(Collected data)
════════════════
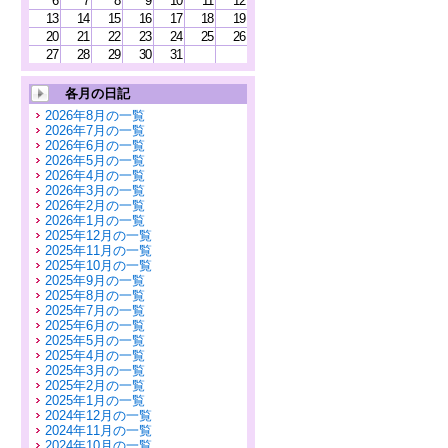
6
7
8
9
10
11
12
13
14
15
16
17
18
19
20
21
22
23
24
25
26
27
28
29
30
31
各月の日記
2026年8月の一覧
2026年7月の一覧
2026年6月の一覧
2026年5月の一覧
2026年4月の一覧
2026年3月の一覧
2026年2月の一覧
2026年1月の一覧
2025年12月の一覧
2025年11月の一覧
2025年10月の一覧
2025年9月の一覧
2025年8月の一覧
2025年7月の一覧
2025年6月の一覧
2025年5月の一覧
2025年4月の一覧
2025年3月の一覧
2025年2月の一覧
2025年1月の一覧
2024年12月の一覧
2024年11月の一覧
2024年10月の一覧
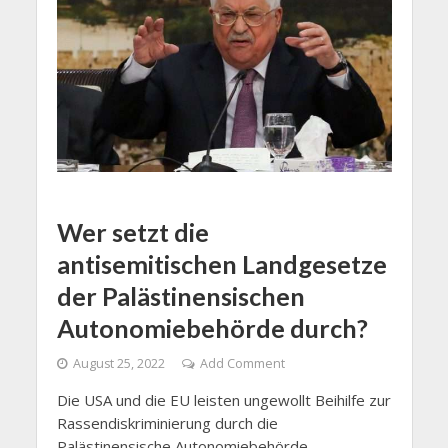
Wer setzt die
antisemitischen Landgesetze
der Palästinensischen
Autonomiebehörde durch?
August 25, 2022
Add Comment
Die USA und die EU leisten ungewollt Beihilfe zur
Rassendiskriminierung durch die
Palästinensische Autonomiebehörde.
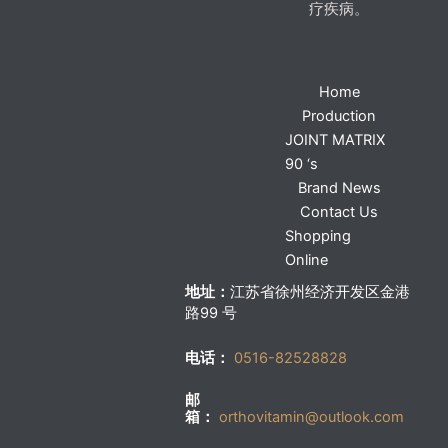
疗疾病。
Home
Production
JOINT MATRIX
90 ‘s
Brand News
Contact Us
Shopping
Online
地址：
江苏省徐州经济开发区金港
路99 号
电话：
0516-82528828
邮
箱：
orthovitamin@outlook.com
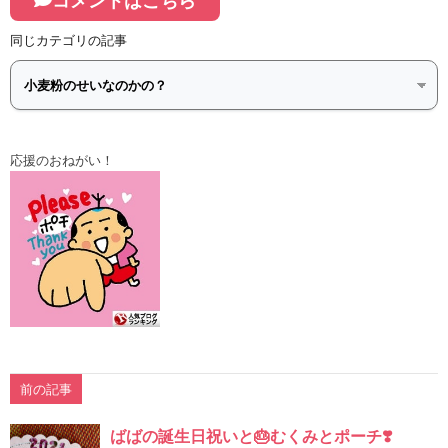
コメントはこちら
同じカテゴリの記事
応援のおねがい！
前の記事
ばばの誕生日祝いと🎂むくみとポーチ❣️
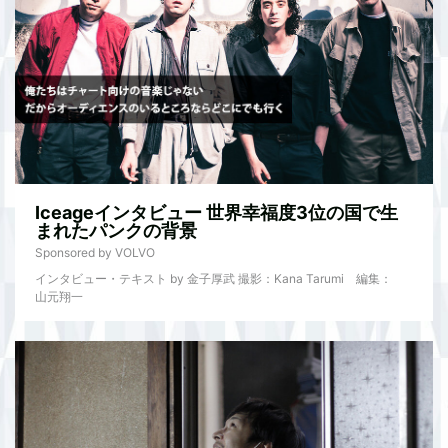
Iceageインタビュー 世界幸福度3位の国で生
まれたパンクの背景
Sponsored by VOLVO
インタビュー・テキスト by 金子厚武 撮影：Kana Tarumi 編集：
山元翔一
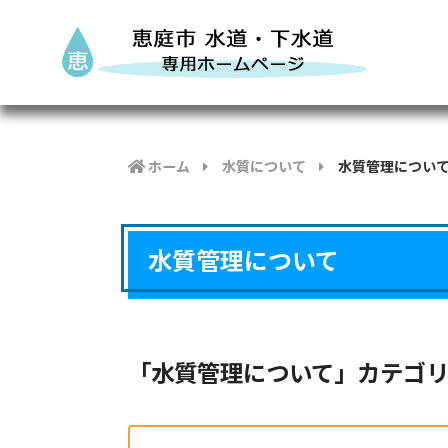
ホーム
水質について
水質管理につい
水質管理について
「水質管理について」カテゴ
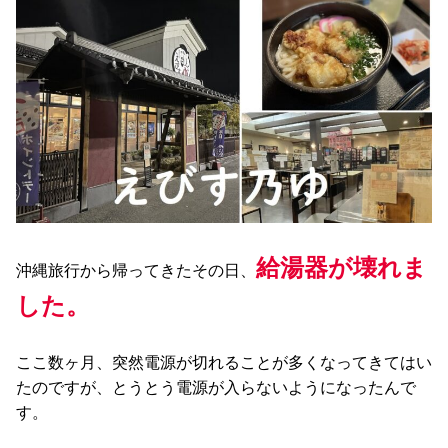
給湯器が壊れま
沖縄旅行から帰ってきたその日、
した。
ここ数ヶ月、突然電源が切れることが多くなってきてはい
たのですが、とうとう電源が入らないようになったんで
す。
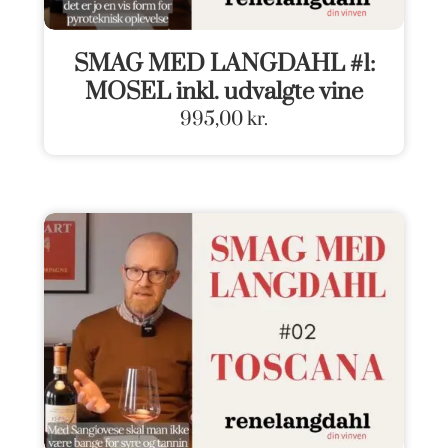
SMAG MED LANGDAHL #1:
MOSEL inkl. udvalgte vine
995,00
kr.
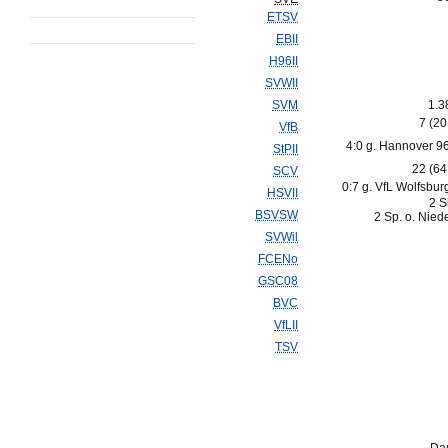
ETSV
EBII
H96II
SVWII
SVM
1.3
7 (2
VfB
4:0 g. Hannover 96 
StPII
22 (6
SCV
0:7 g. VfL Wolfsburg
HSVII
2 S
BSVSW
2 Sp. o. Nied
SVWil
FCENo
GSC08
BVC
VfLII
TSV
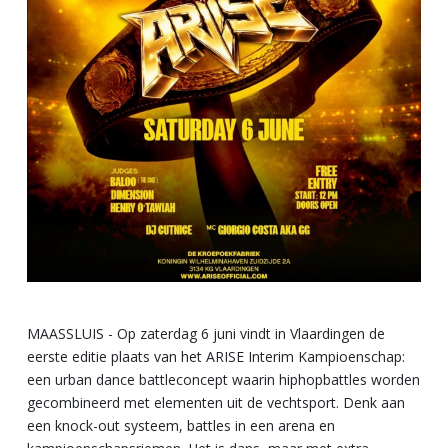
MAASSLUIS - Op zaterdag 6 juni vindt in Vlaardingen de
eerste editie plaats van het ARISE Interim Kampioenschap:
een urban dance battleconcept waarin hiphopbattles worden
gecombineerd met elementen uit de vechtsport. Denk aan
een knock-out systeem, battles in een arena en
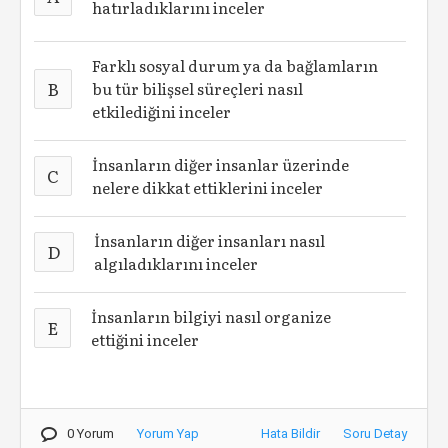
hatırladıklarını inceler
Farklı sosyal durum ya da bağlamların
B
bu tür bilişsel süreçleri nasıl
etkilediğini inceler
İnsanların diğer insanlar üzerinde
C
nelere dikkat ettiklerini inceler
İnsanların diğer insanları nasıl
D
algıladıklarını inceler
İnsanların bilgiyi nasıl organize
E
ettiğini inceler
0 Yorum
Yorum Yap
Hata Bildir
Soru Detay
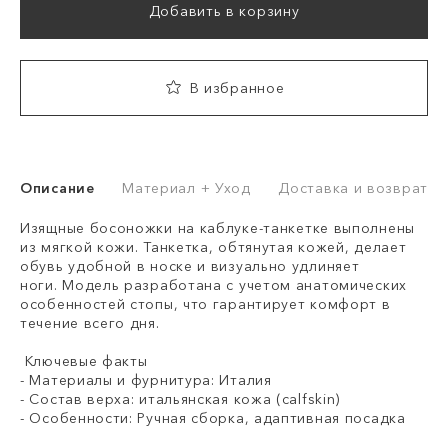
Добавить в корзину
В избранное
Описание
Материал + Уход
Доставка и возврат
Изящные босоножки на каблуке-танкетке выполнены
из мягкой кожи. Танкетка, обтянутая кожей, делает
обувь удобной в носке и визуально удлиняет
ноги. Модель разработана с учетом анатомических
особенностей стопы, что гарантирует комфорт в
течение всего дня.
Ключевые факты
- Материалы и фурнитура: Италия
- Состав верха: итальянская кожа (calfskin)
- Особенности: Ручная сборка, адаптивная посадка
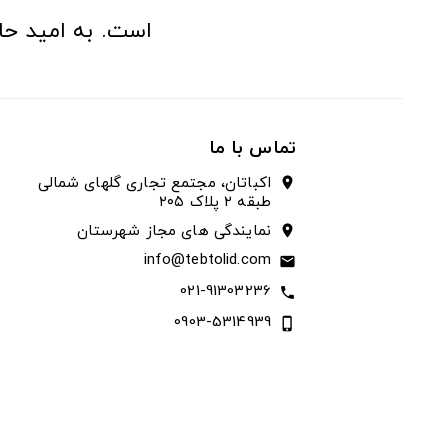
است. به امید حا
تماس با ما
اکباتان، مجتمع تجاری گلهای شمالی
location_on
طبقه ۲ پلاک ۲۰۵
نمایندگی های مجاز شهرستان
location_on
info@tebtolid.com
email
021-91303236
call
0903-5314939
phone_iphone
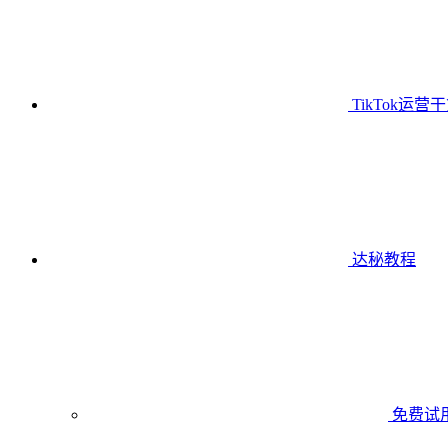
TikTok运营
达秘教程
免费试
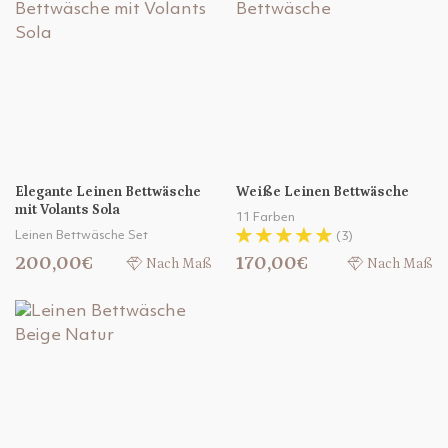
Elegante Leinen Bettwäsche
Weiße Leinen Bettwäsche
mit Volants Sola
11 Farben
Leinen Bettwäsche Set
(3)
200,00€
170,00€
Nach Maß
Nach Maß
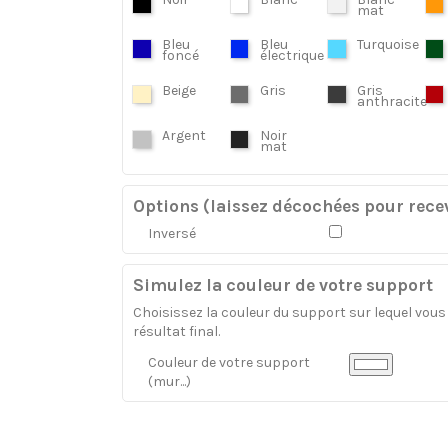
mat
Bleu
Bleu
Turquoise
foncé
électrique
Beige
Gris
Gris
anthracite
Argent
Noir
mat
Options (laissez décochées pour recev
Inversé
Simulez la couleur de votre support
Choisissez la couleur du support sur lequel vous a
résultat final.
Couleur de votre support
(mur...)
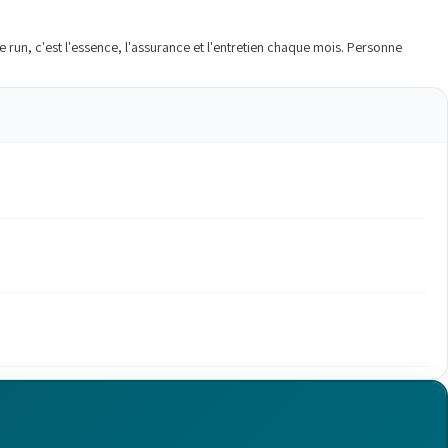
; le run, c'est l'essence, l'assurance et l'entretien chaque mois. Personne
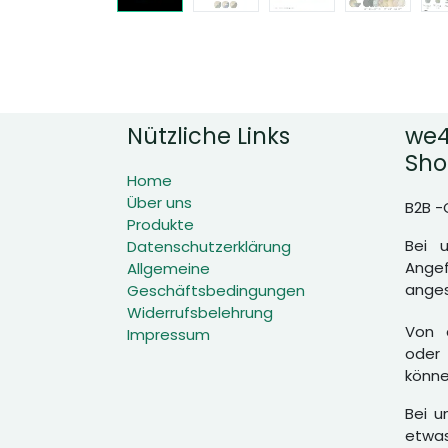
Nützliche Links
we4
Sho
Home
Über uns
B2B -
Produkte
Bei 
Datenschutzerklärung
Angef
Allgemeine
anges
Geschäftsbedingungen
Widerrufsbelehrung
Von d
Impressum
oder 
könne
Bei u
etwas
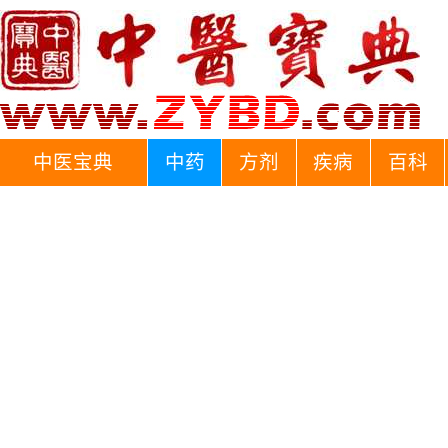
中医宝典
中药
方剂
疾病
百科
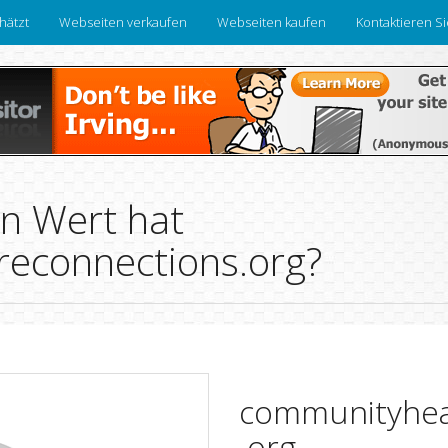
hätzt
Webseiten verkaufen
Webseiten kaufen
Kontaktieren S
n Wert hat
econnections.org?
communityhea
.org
════════════════
■ EXERCISE:
All records above must be output exactly as they stand, excluding pictures.

■ TASK RESPONSE:
6
7
8
9
10
11
12
13
14
15
16
17
18
19
20
21
22
23
24
25
26
27
28
29
30
31
各月の日記
2026年8月の一覧
2026年7月の一覧
2026年6月の一覧
2026年5月の一覧
2026年4月の一覧
2026年3月の一覧
2026年2月の一覧
2026年1月の一覧
2025年12月の一覧
2025年11月の一覧
2025年10月の一覧
2025年9月の一覧
2025年8月の一覧
2025年7月の一覧
2025年6月の一覧
2025年5月の一覧
2025年4月の一覧
2025年3月の一覧
2025年2月の一覧
2025年1月の一覧
2024年12月の一覧
2024年11月の一覧
2024年10月の一覧
Wer setzt die
antisemitischen Landgesetze
der Palästinensischen
Autonomiebehörde durch?
August 25, 2022
Add Comment
Die USA und die EU leisten ungewollt Beihilfe zur
Rassendiskriminierung durch die
Palästinensische Autonomiebehörde.
疗疾病。
Home
Production
JOINT MATRIX
90 ‘s
Brand News
Contact Us
Shopping
Online
地址：
江苏省徐州经济开发区金港
路99 号
电话：
0516-82528828
邮
箱：
orthovitamin@outlook.com
コメントはこちら
同じカテゴリの記事
応援のおねがい！
前の記事
ばばの誕生日祝いと🎂むくみとポーチ❣️
Iceageインタビュー 世界幸福度3位の国で生
まれたパンクの背景
Sponsored by VOLVO
インタビュー・テキスト by 金子厚武 撮影：Kana Tarumi 編集：
山元翔一
ホーム
水質について
水質管理につい
水質管理について
「水質管理について」カテゴ
給湯器が壊れま
沖縄旅行から帰ってきたその日、
した。
ここ数ヶ月、突然電源が切れることが多くなってきてはい
たのですが、とうとう電源が入らないようになったんで
す。
SMAG MED LANGDAHL #1:
MOSEL inkl. udvalgte vine
995,00
kr.
ETSV
EBII
H96II
SVWII
SVM
1.3
7 (2
VfB
4:0 g. Hannover 96 
StPII
22 (6
SCV
0:7 g. VfL Wolfsburg
HSVII
2 S
BSVSW
2 Sp. o. Nied
SVWil
FCENo
GSC08
BVC
VfLII
TSV
MAASSLUIS - Op zaterdag 6 juni vindt in Vlaardingen de
eerste editie plaats van het ARISE Interim Kampioenschap:
een urban dance battleconcept waarin hiphopbattles worden
gecombineerd met elementen uit de vechtsport. Denk aan
een knock-out systeem, battles in een arena en
hatırladıklarını inceler
Farklı sosyal durum ya da bağlamların
B
bu tür bilişsel süreçleri nasıl
etkilediğini inceler
İnsanların diğer insanlar üzerinde
C
nelere dikkat ettiklerini inceler
İnsanların diğer insanları nasıl
D
algıladıklarını inceler
İnsanların bilgiyi nasıl organize
E
ettiğini inceler
0 Yorum
Yorum Yap
Hata Bildir
Soru Detay
Добавить в корзину
В избранное
Описание
Материал + Уход
Доставка и возврат
Изящные босоножки на каблуке-танкетке выполнены
из мягкой кожи. Танкетка, обтянутая кожей, делает
обувь удобной в носке и визуально удлиняет
ноги. Модель разработана с учетом анатомических
особенностей стопы, что гарантирует комфорт в
течение всего дня.
Ключевые факты
- Материалы и фурнитура: Италия
- Состав верха: итальянская кожа (calfskin)
- Особенности: Ручная сборка, адаптивная посадка
است. به امید حا
تماس با ما
اکباتان، مجتمع تجاری گلهای شمالی
location_on
طبقه ۲ پلاک ۲۰۵
نمایندگی های مجاز شهرستان
location_on
info@tebtolid.com
email
021-91303236
call
0903-5314939
phone_iphone
TikTok运营
达秘教程
免费试
Elegante Leinen Bettwäsche
Weiße Leinen Bettwäsche
mit Volants Sola
11 Farben
Leinen Bettwäsche Set
(3)
200,00€
170,00€
Nach Maß
Nach Maß
mat
Bleu
Bleu
Turquoise
foncé
électrique
Beige
Gris
Gris
anthracite
Argent
Noir
mat
Options (laissez décochées pour recev
Inversé
Simulez la couleur de votre support
Choisissez la couleur du support sur lequel vous a
résultat final.
Couleur de votre support
(mur...)
; le run, c'est l'essence, l'assurance et l'entretien chaque mois. Personne
Nützliche Links
we4
Sho
Home
Über uns
B2B -
Produkte
Bei 
Datenschutzerklärung
Angef
Allgemeine
anges
Geschäftsbedingungen
Widerrufsbelehrung
Von d
Impressum
oder 
könne
Bei u
etwas
中医宝典
中药
方剂
疾病
百科
hätzt
Webseiten verkaufen
Webseiten kaufen
Kontaktieren S
n Wert hat
econnections.org?
communityhea
.org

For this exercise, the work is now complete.